Nathan
Thornton


 

NATHAN THORNTON was born in Virginia on December 22, 1873. He had moved to Camden by the time the 1890-1891 Camden City Directory was compiled, and is listed as living on Miller Street, south of Jefferson Street. By 1900 he was then working as a laborer and living at 1001 Ferry Avenue. By 1910 he had secured a position with the Camden Police Department. Nathan Thornton then lived at 972 Ferry Avenue, boarding with Haney Miller and his family. Nathan Thornton board with Miller through at least January of 1920. The 1924 Camden City Directory shows Nathan Thornton had married. He and wife Pearl are listed at Jefferson Avenue.

Nathan Thornton remained on the police force through the spring of 1930. The 1930 Census show Nathan Thornton and his wife Pearl living at 918 Jefferson Avenue with Pearl's niece Alberta Foye. 

Nathan Thornton passed prior to the 1940 Census. At that time, his widow Pearl was still living at 918 Jefferson Avenue with her 21 year-old niece, Alberta Foye. The 1947 Directory lists a Robert L. Thornton living at 918 Jefferson Avenue with a wife named Pearl. This however appears to be an error. 

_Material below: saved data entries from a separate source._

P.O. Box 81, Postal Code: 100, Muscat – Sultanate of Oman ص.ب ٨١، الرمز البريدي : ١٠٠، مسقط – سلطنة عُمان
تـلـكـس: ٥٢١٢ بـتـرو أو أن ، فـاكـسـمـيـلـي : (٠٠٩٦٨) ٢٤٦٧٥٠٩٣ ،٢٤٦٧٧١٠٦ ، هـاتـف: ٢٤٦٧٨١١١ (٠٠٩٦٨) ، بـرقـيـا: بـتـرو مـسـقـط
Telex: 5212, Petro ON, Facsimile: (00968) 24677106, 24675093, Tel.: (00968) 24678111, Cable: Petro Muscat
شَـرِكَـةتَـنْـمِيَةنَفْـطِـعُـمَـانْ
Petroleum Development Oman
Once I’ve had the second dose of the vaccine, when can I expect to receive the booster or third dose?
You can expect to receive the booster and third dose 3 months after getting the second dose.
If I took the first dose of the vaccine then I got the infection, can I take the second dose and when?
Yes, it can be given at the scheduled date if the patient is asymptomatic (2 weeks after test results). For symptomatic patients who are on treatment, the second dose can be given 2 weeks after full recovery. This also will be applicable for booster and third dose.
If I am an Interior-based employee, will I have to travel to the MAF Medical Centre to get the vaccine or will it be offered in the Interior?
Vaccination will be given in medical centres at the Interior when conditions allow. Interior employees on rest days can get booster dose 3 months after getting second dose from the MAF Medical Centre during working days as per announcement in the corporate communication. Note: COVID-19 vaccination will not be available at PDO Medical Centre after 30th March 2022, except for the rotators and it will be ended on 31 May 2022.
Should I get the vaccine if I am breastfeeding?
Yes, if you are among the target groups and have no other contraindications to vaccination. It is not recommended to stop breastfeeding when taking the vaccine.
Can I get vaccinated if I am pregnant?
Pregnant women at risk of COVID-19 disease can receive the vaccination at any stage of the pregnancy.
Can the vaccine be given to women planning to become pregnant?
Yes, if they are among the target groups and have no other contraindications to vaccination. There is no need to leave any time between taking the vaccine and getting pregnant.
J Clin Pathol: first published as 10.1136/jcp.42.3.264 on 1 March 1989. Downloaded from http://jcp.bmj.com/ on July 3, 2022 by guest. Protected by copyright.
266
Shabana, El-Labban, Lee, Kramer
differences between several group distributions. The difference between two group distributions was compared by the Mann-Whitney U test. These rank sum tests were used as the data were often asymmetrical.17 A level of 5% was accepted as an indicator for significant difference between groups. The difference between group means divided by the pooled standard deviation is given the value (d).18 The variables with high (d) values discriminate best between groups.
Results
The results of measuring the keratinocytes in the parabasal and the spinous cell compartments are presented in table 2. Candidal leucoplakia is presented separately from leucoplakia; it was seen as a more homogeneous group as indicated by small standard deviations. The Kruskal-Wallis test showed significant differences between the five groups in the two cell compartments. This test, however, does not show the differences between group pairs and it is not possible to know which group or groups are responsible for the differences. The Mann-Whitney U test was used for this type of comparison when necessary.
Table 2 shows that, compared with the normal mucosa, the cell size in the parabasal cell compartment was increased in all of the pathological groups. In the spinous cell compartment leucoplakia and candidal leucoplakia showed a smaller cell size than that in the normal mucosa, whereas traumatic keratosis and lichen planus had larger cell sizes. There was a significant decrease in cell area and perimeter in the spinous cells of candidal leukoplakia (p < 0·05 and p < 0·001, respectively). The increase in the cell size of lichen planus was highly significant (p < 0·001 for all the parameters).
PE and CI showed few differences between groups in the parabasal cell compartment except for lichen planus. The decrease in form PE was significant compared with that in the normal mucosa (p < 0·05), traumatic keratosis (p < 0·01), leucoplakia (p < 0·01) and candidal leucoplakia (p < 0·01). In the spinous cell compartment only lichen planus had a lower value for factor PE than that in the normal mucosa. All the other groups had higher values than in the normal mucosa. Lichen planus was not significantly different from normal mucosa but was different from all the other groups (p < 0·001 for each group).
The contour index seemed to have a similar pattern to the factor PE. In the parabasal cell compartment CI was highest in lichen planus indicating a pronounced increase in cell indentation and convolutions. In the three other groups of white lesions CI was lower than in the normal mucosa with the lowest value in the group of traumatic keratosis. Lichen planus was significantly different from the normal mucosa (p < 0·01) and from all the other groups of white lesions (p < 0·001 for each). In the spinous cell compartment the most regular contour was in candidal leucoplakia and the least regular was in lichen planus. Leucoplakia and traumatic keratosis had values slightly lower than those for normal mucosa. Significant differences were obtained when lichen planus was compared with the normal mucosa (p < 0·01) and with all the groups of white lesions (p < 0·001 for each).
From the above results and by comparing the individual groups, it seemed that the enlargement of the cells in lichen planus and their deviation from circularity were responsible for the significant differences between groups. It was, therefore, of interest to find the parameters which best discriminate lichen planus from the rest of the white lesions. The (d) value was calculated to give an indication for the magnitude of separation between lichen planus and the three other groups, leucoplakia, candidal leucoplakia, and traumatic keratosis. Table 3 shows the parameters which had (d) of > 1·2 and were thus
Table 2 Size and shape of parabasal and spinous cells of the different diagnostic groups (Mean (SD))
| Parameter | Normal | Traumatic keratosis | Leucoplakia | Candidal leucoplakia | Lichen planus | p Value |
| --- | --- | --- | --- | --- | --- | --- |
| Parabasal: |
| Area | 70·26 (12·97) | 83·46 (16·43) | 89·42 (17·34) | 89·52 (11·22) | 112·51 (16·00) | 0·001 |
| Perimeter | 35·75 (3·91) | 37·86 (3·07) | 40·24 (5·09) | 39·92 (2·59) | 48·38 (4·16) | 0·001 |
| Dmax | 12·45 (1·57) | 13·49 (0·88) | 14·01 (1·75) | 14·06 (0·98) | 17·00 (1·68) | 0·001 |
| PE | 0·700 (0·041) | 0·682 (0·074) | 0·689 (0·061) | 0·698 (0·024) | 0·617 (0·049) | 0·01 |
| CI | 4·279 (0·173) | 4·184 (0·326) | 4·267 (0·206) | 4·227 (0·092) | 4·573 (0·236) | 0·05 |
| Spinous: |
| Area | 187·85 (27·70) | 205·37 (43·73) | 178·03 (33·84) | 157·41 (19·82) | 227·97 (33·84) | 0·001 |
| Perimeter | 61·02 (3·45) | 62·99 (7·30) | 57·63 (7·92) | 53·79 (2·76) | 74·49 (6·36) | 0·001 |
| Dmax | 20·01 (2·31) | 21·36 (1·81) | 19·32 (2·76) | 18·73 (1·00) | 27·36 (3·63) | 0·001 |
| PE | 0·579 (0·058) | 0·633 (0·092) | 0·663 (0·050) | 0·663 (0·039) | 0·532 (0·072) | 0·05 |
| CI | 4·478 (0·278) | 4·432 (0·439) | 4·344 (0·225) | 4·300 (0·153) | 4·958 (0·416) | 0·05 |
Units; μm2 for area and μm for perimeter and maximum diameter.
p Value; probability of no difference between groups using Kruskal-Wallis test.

Alberta Inez Foye graduated from Camden High School in June of 1937, then graduated from Glassboro State College (now Rowan University) in 1943 with a degree in Elementary Education. She retired from the Camden City School District. Not long aafter the 1940 Census, Alberta I. Foye married a physician, Dr. Bascome S. Waugh. When the 1947 City Directory was compiled, they lived  at 1882 South 10th Street, a short walk from the Jefferson Avenue home, where Dr. Waugh also practiced medicine.

Alberta Foye Waugh and her husband later lived in Haddonfield, New Jersey. Dr. Waugh died in 1992. Alberta Foye Waugh passed away in Maryland in 2004.  Her community activism was well know in Hadonfield South Jersey and Philadelphia. She was a founding member of the South Jersey Links Inc. and worked tirelessly with the Women's Auxiliary to the Camden County Medical Society where she served as president and the Women's Auxiliary to the South Jersey Medical Association.


Philadelphia Inquirer - December 12, 1909

Charles H. Ellis - Nathan Thornton  - Clarence Boyer - Joseph Koplan


Camden Courier-Post * February 9, 1922

FAT WOMAN IN THE WAY

John Kretcher, a grocer, of 884 Ferry Avenue, opened his store just in time in the morning to see a colored man swiping his supply of bread and cakes from the front doorstep. He pursued the thief and would have caught him had not a fat little negress he could not recognize gotten in his way and hold him fast until the bread robber made his escape around the corner. Policeman Nate Thornton appeared a few minutes later but by that time the thief and his fat friend were gone.